E quais são alguns desses interesses materiais? Dinheiro de campanha, para começar.

AIPAC — o American Israel Public Affairs Committee — gastou US$ 53 milhões somente nas eleições gerais dos EUA de 2024. E isso nem sequer inclui as somas imensas gastas por interesses associados, como a American Israel Education Foundation, o United Democracy Project e o Washington Institute for Near East Policy. Juntos, representam a maior parte do esforço de lobby norte-americano alinhado ao governo israelense.

Schumer já recebeu mais de US$ 1,7 milhão em doações da AIPAC ao longo de sua carreira. Esse dinheiro, junto com suas visões ultrassionistas, o levou a discursar em uma “Marcha por Israel” em 2024, em meio à atual versão do genocídio contra os palestinos.

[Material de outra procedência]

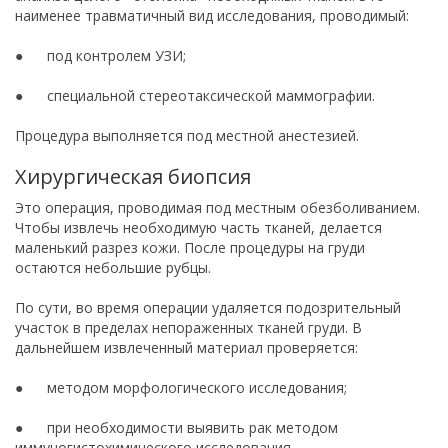
наименее травматичный вид исследования, проводимый:
● под контролем УЗИ;
● специальной стереотаксической маммографии.
Процедура выполняется под местной анестезией.
Хирургическая биопсия
Это операция, проводимая под местным обезболиванием.
Чтобы извлечь необходимую часть тканей, делается
маленький разрез кожи. После процедуры на груди
остаются небольшие рубцы.
По сути, во время операции удаляется подозрительный
участок в пределах непораженных тканей груди. В
дальнейшем извлеченный материал проверяется:
● методом морфологического исследования;
● при необходимости выявить рак методом
иммуногистохимического исследования.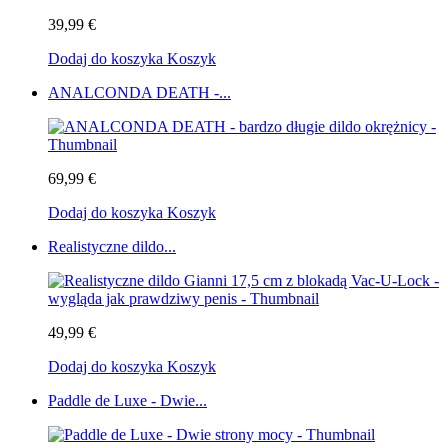
39,99 €
Dodaj do koszyka
Koszyk
ANALCONDA DEATH -...
69,99 €
Dodaj do koszyka
Koszyk
Realistyczne dildo...
49,99 €
Dodaj do koszyka
Koszyk
Paddle de Luxe - Dwie...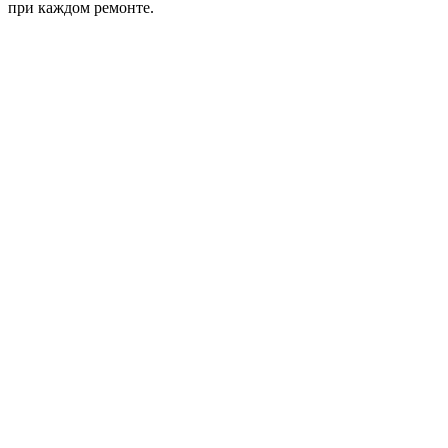
при каждом ремонте.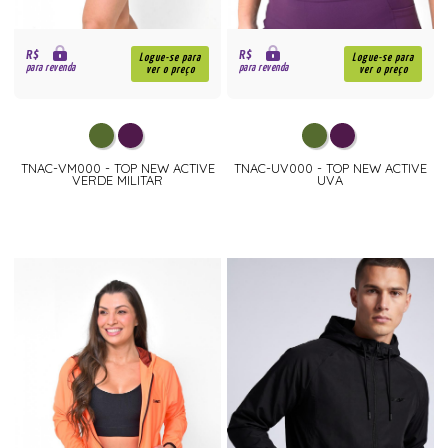
R$
R$
Logue-se para
Logue-se para
para revenda
para revenda
ver o preço
ver o preço
TNAC-VM000 - TOP NEW ACTIVE
TNAC-UV000 - TOP NEW ACTIVE
VERDE MILITAR
UVA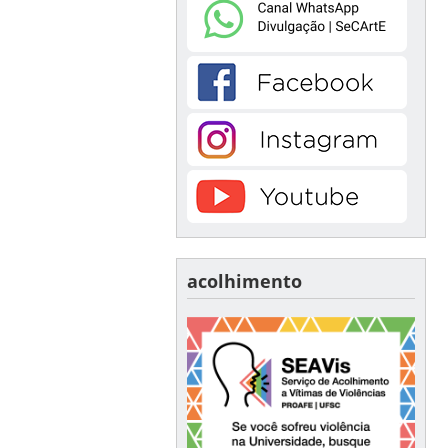
acolhimento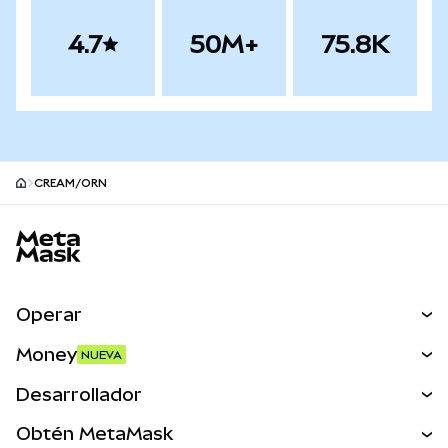
4.7
50M+
75.8K
CREAM/ORN
Pie de página del sitio MetaMask
Operar
Canjear
Money
NUEVA
Predecir
NUEVA
Comprar
Desarrollador
Perps
NUEVA
Tarjeta
Ver los documentos
Obtén MetaMask
Activos del mundo real
mUSD
NUEVA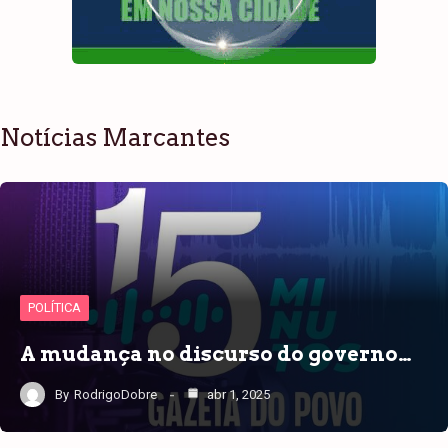
Notícias Marcantes
POLÍTICA
A mudança no discurso do governo…
By
RodrigoDobre
abr 1, 2025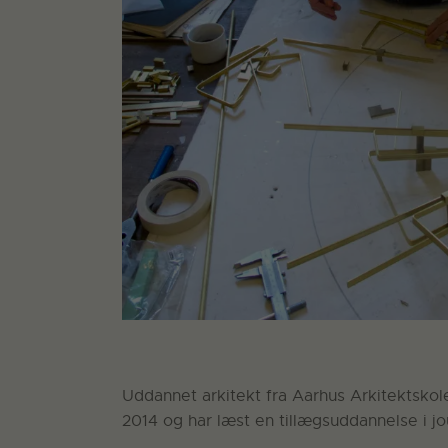
Uddannet arkitekt fra Aarhus Arkitektsko
2014 og har læst en tillægsuddannelse i jo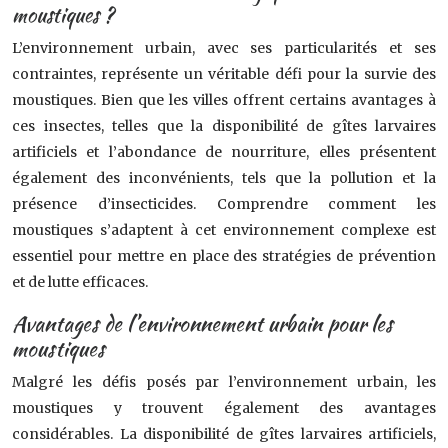
moustiques ?
L’environnement urbain, avec ses particularités et ses
contraintes, représente un véritable défi pour la survie des
moustiques. Bien que les villes offrent certains avantages à
ces insectes, telles que la disponibilité de gîtes larvaires
artificiels et l’abondance de nourriture, elles présentent
également des inconvénients, tels que la pollution et la
présence d’insecticides. Comprendre comment les
moustiques s’adaptent à cet environnement complexe est
essentiel pour mettre en place des stratégies de prévention
et de lutte efficaces.
Avantages de l’environnement urbain pour les
moustiques
Malgré les défis posés par l’environnement urbain, les
moustiques y trouvent également des avantages
considérables. La disponibilité de gîtes larvaires artificiels,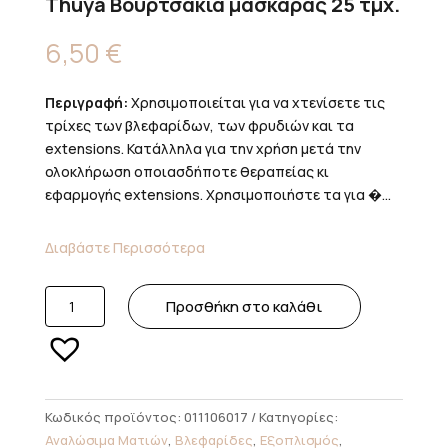
Thuya Βουρτσάκια μάσκαρας 25 τμχ.
6,50
€
Περιγραφή:
Χρησιμοποιείται για να χτενίσετε τις
τρίχες των βλεφαρίδων, των φρυδιών και τα
extensions. Κατάλληλα για την χρήση μετά την
ολοκλήρωση οποιασδήποτε θεραπείας κι
εφαρμογής extensions. Χρησιμοποιήστε τα για �...
Διαβάστε Περισσότερα
Thuya
Προσθήκη στο καλάθι
Βουρτσάκια
μάσκαρας
25
τμχ.
ποσότητα
Κωδικός προϊόντος:
011106017
Κατηγορίες:
Αναλώσιμα Ματιών
,
Βλεφαρίδες
,
Εξοπλισμός
,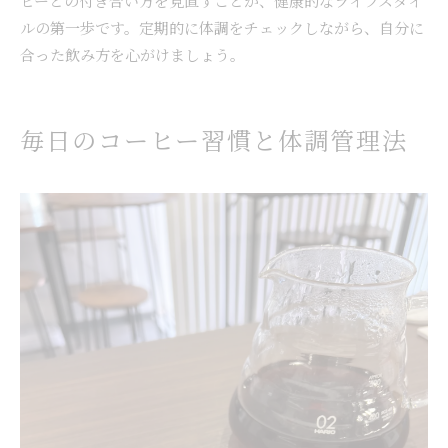
ヒーとの付き合い方を見直すことが、健康的なライフスタイ
ルの第一歩です。定期的に体調をチェックしながら、自分に
合った飲み方を心がけましょう。
毎日のコーヒー習慣と体調管理法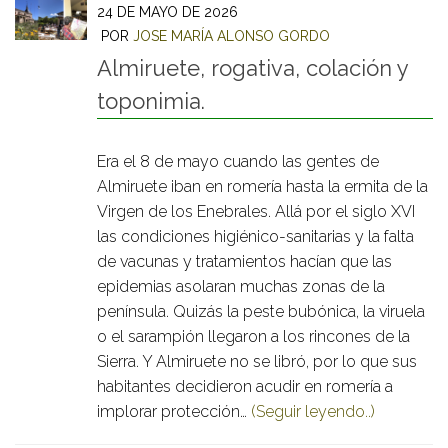
24 DE MAYO DE 2026
POR
JOSE MARÍA ALONSO GORDO
Almiruete, rogativa, colación y
toponimia.
Era el 8 de mayo cuando las gentes de
Almiruete iban en romería hasta la ermita de la
Virgen de los Enebrales. Allá por el siglo XVI
las condiciones higiénico-sanitarias y la falta
de vacunas y tratamientos hacían que las
epidemias asolaran muchas zonas de la
península. Quizás la peste bubónica, la viruela
o el sarampión llegaron a los rincones de la
Sierra. Y Almiruete no se libró, por lo que sus
habitantes decidieron acudir en romería a
implorar protección…
(Seguir leyendo..)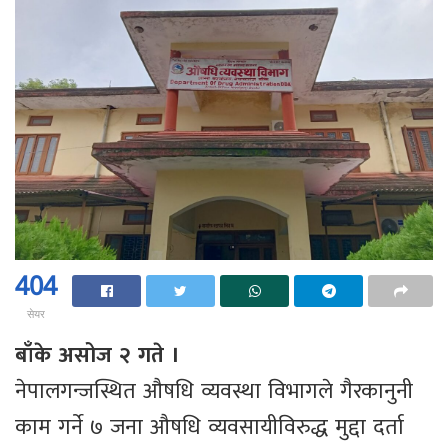
404
सेयर
बाँके असोज २ गते ।
नेपालगन्जस्थित औषधि व्यवस्था विभागले गैरकानुनी
काम गर्ने ७ जना औषधि व्यवसायीविरुद्ध मुद्दा दर्ता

Hochul viajou a Israel logo após os ataques de 7 de outubro de 2023. A viagem foi paga por uma organização sem fins lucrativos que também financia assentamentos ilegais na Cisjordânia. Hochul chegou a ordenar que bandeiras fossem iluminadas na cor laranja em homenagem aos israelenses feitos reféns e mortos pelo Hamas, mas não fez nenhum gesto semelhante pelas crianças e outros palestinos mortos sob detenção militar israelense.

Booker, que já tentou sabotar o movimento de Boicote, Desinvestimento e Sanções (BDS), é um fiel aliado da AIPAC. Vazou que ele troca mensagens com o presidente da AIPAC de forma entusiasmada, como se fossem dois adolescentes. A carreira de Booker foi financiada pela AIPAC em quase US$ 900 mil. Por isso, ele sobe à tribuna do Senado para gritar sobre integridade enquanto endossa o genocídio israelense.

Jeffries já recebeu cerca de US$ 1,7 milhão da AIPAC. O líder democrata na Câmara rotula sistematicamente críticas a Israel como antissemitismo e desconsidera perguntas sobre cessar-fogo, repetindo mecanicamente que apoia Israel.

Mamdani dificilmente receberá endosso de qualquer um deles enquanto fizer comentários em defesa da libertação palestina.

Sem endosso, sem problema?

Apesar da falta de endossos desses líderes do Partido Democrata, Mamdani continua muito à frente nas pesquisas para a eleição geral de novembro. Enquanto isso, o Partido Democrata nacional registra -30% em índice de aprovação.

Talvez a falta de endossos desses líderes acabe sendo benéfica para Mamdani. À medida que os setores dirigentes de ambos os partidos recebem cada vez mais críticas, perdem popularidade e credibilidade.

Não contar com a máquina do Partido Democrata certamente afastará alguns eleitores democratas mais ricos. Mas isso poderia sinalizar uma mudança real no Partido Democrata? Esse partido capitalista poderia ir além das estratégias neoliberais e corporativas das últimas quatro décadas? Poderia se tornar um partido (social-) democrata?

Ou entrará em colapso como o Partido Whig no século XIX? É difícil prever, mas é certo que uma parcela crescente do eleitorado está cansada das versões mais desenfreadas de capitalismo e imperialismo que os líderes democratas, por muito tempo, ou deixaram de enfrentar ou eles próprios conduziram.

Independentemente de essa campanha de Mamdani mudar ou não o Partido Democrata, ela mostra claramente que existe uma base de massas para programas econômicos socialistas e para uma mudança na relação dos Estados Unidos com o governo israelense.

Embora um candidato a prefeito provavelmente não tenha condições de provocar mudanças em todo o partido nacional, o povo de Nova York está enviando uma mensagem forte ao Partido Democrata: eles não querem mais candidatos neoliberais da “terceira via.”

Michael O’Dea é professor comprometido com o anti-imperialismo e a organização sindical.